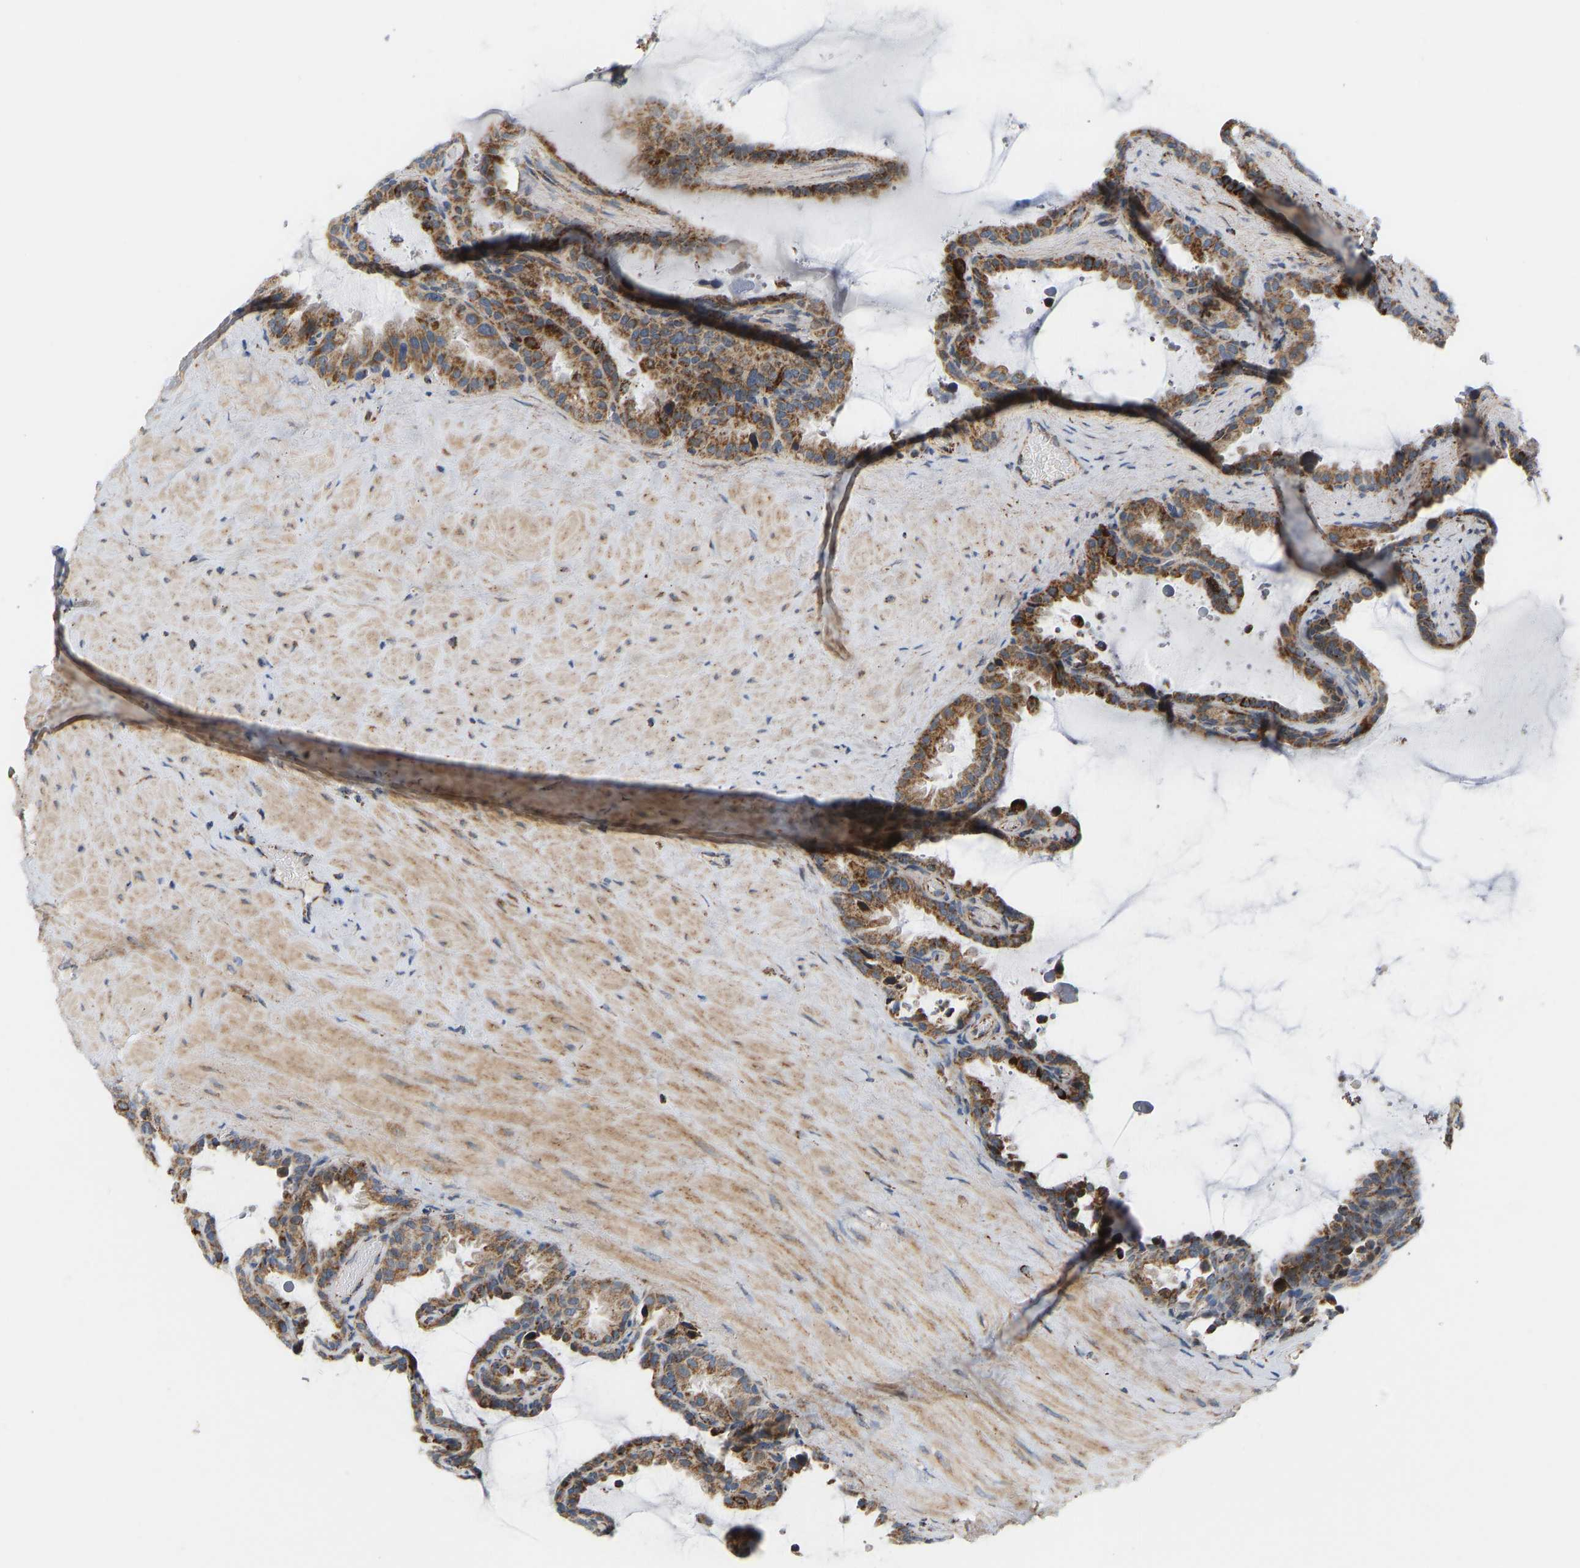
{"staining": {"intensity": "moderate", "quantity": ">75%", "location": "cytoplasmic/membranous"}, "tissue": "seminal vesicle", "cell_type": "Glandular cells", "image_type": "normal", "snomed": [{"axis": "morphology", "description": "Normal tissue, NOS"}, {"axis": "topography", "description": "Seminal veicle"}], "caption": "A micrograph of human seminal vesicle stained for a protein reveals moderate cytoplasmic/membranous brown staining in glandular cells. (brown staining indicates protein expression, while blue staining denotes nuclei).", "gene": "GPSM2", "patient": {"sex": "male", "age": 46}}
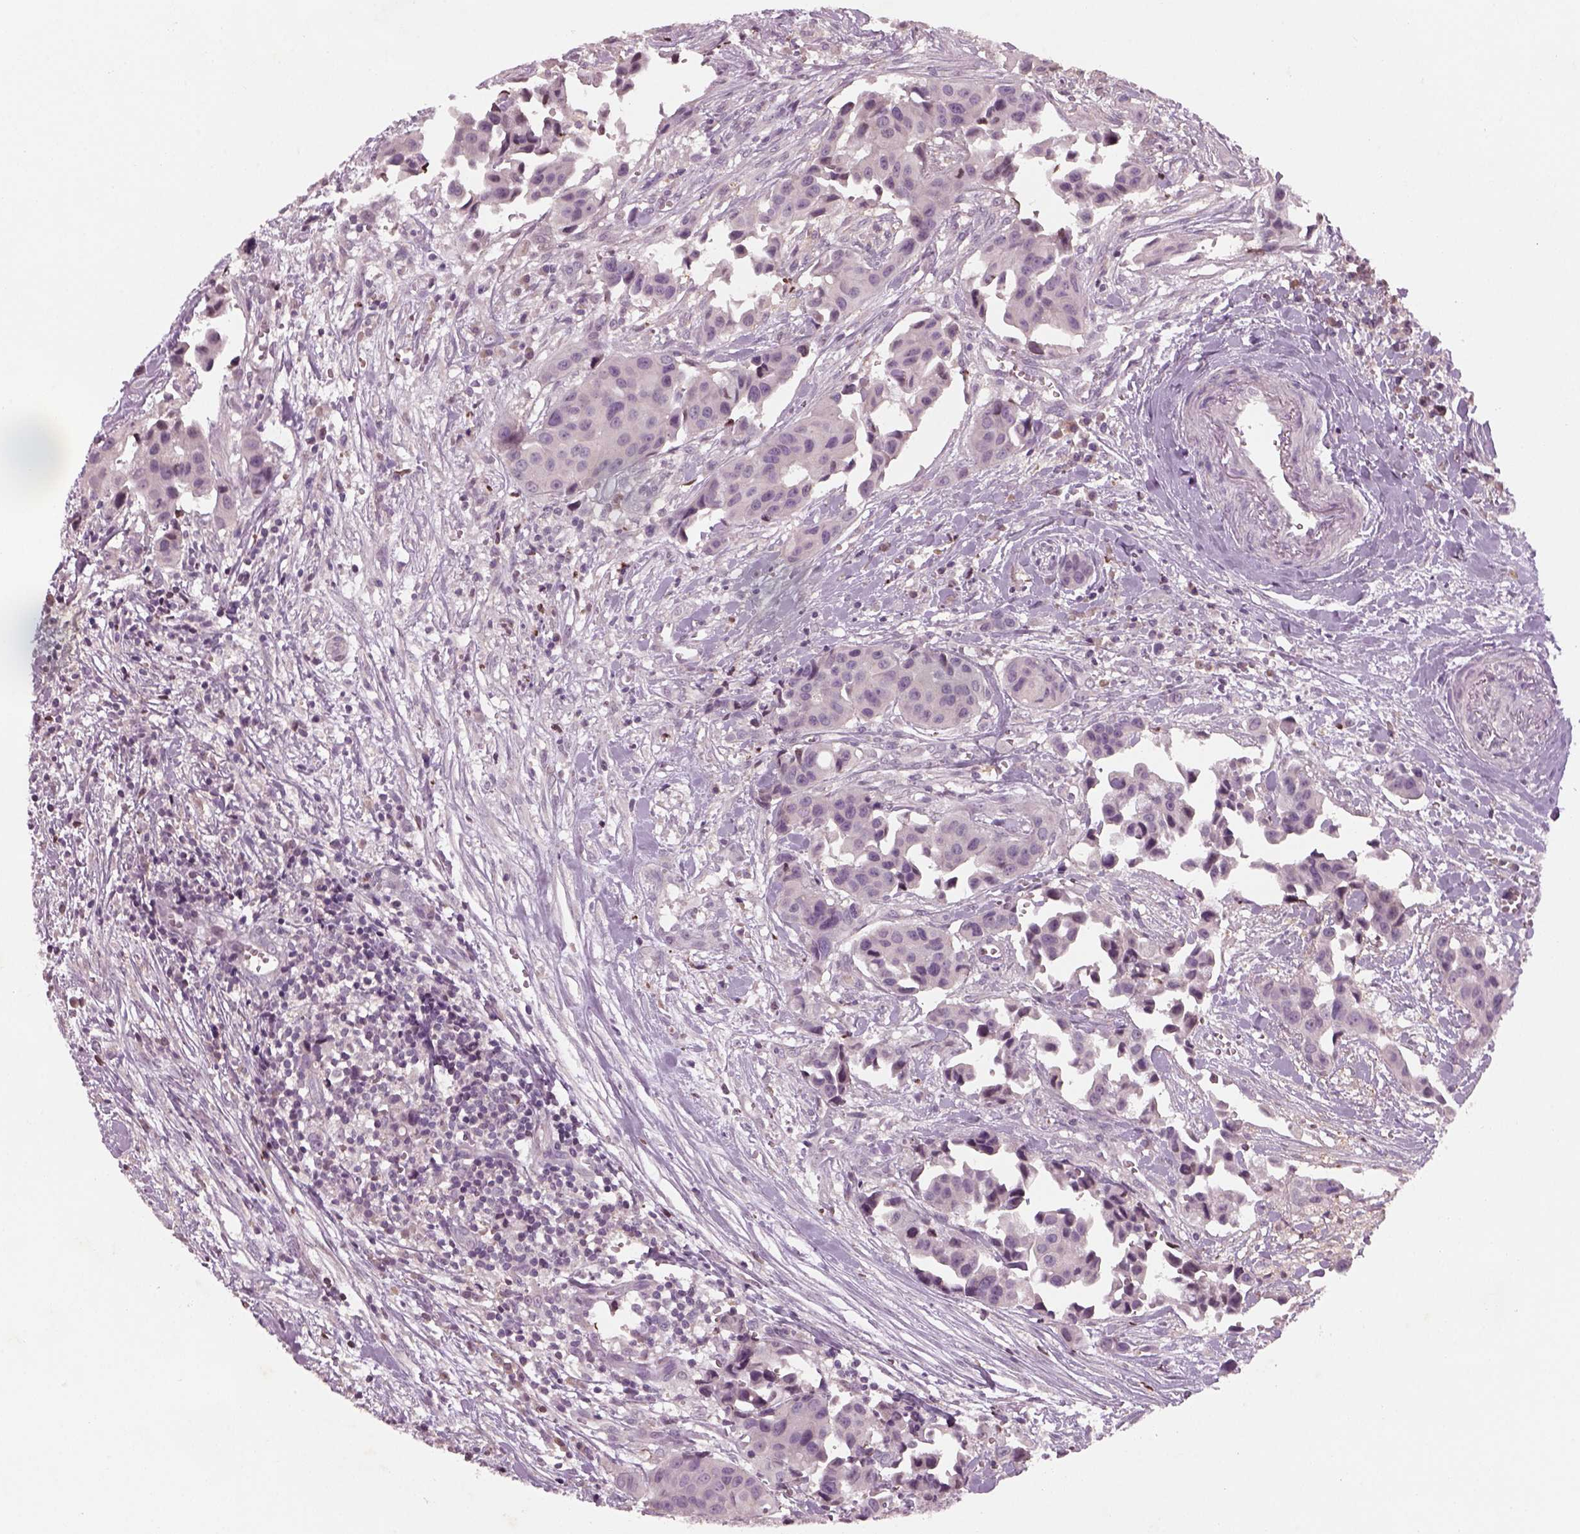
{"staining": {"intensity": "negative", "quantity": "none", "location": "none"}, "tissue": "head and neck cancer", "cell_type": "Tumor cells", "image_type": "cancer", "snomed": [{"axis": "morphology", "description": "Adenocarcinoma, NOS"}, {"axis": "topography", "description": "Head-Neck"}], "caption": "The image exhibits no significant expression in tumor cells of head and neck cancer (adenocarcinoma). (Brightfield microscopy of DAB (3,3'-diaminobenzidine) IHC at high magnification).", "gene": "GDNF", "patient": {"sex": "male", "age": 76}}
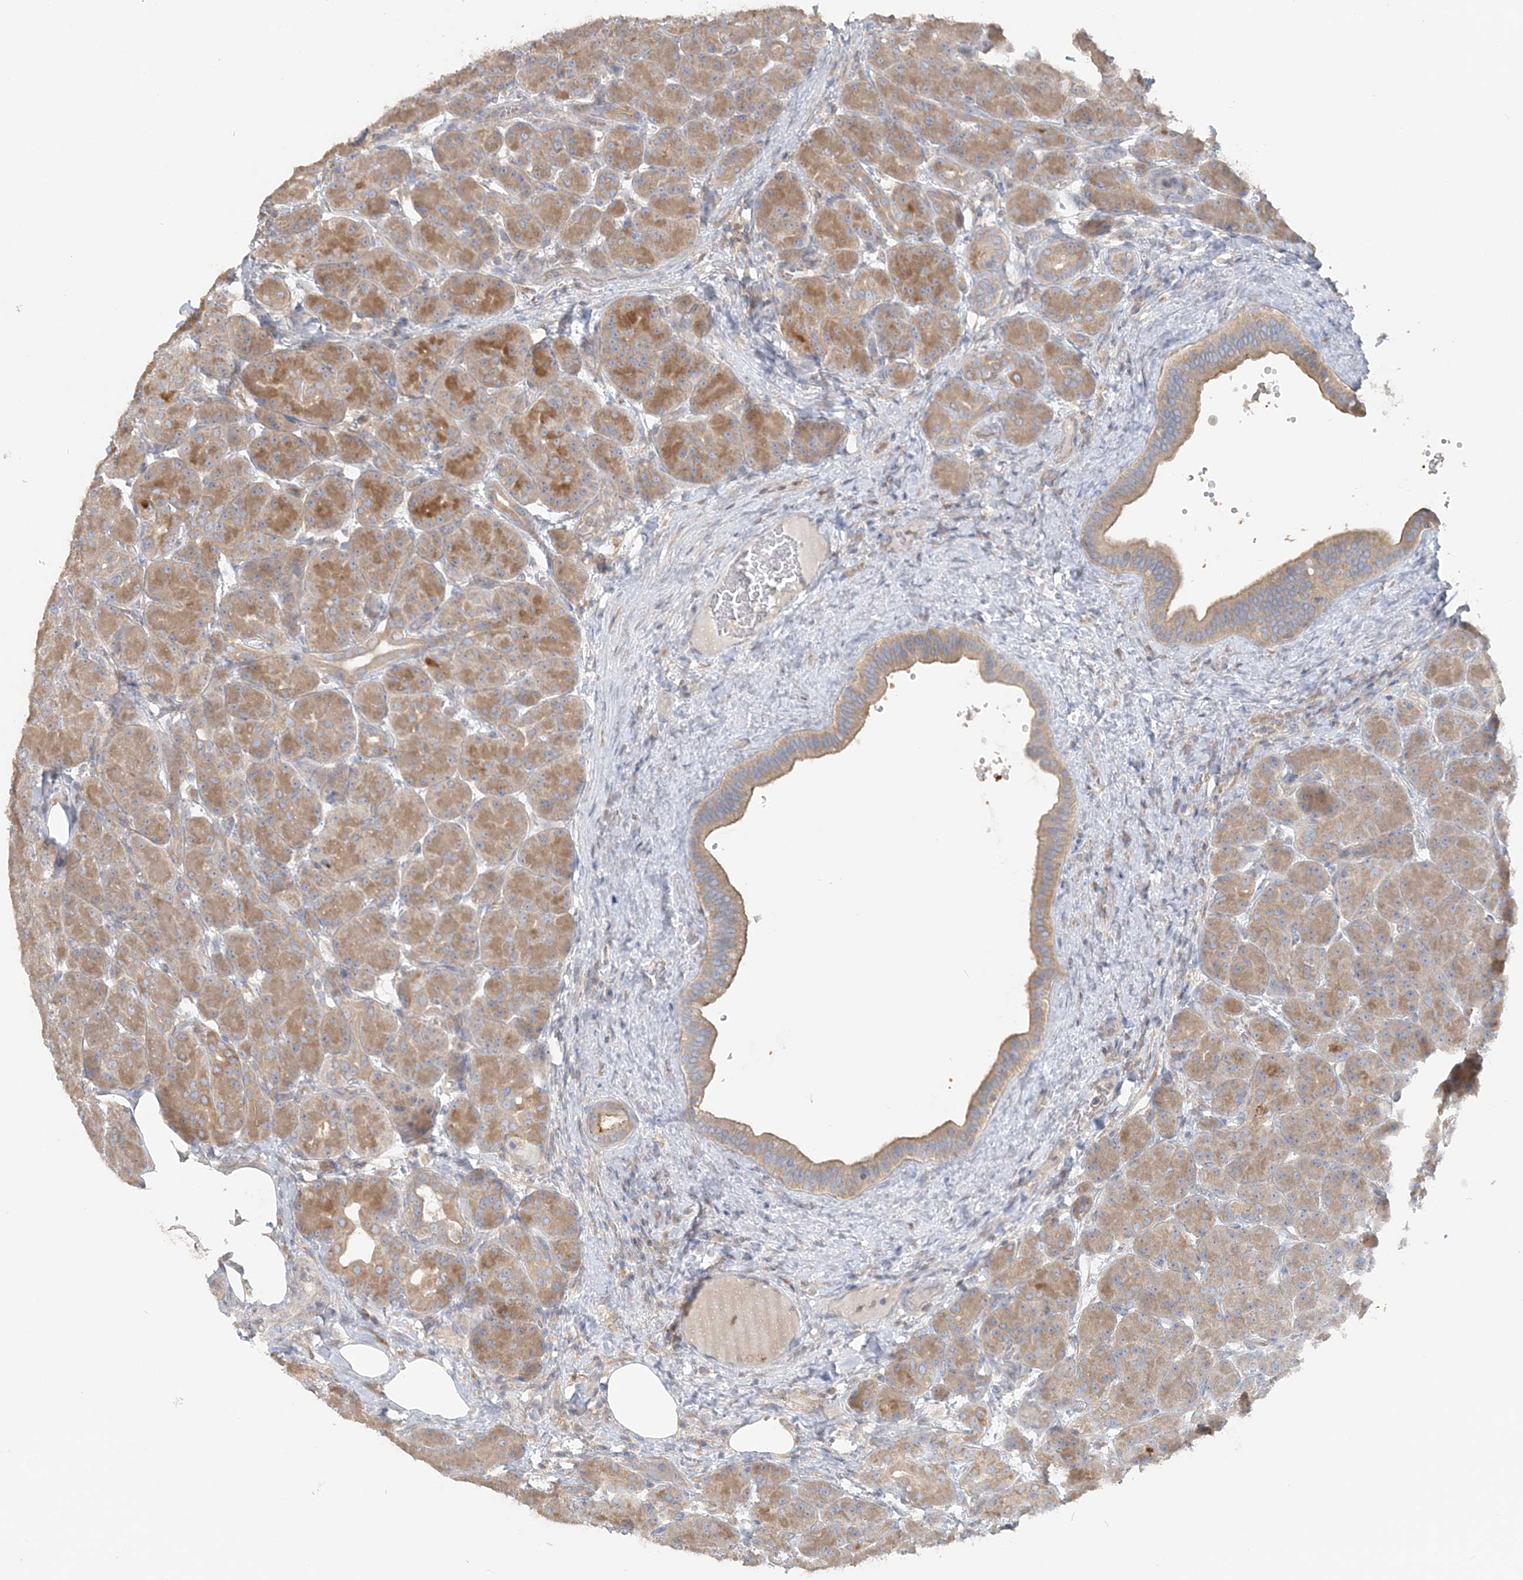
{"staining": {"intensity": "moderate", "quantity": ">75%", "location": "cytoplasmic/membranous"}, "tissue": "pancreas", "cell_type": "Exocrine glandular cells", "image_type": "normal", "snomed": [{"axis": "morphology", "description": "Normal tissue, NOS"}, {"axis": "topography", "description": "Pancreas"}], "caption": "This is an image of immunohistochemistry staining of benign pancreas, which shows moderate staining in the cytoplasmic/membranous of exocrine glandular cells.", "gene": "TBC1D5", "patient": {"sex": "male", "age": 63}}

— WORK TO BE COMPLETED —
Skip the pictures, please, and transcribe only the lines from the beginning of the material through the one that contains "image exhibits no".

— SOLUTION FOR THIS EXERCISE —
{"staining": {"intensity": "moderate", "quantity": ">75%", "location": "cytoplasmic/membranous"}, "tissue": "seminal vesicle", "cell_type": "Glandular cells", "image_type": "normal", "snomed": [{"axis": "morphology", "description": "Normal tissue, NOS"}, {"axis": "topography", "description": "Seminal veicle"}], "caption": "A micrograph of human seminal vesicle stained for a protein reveals moderate cytoplasmic/membranous brown staining in glandular cells. (brown staining indicates protein expression, while blue staining denotes nuclei).", "gene": "GPSM2", "patient": {"sex": "male", "age": 46}}
{"staining": {"intensity": "negative", "quantity": "none", "location": "none"}, "tissue": "head and neck cancer", "cell_type": "Tumor cells", "image_type": "cancer", "snomed": [{"axis": "morphology", "description": "Adenocarcinoma, NOS"}, {"axis": "topography", "description": "Head-Neck"}], "caption": "The image exhibits no significant expression in tumor cells of head and neck cancer (adenocarcinoma). (Brightfield microscopy of DAB (3,3'-diaminobenzidine) IHC at high magnification).", "gene": "GDNF", "patient": {"sex": "male", "age": 76}}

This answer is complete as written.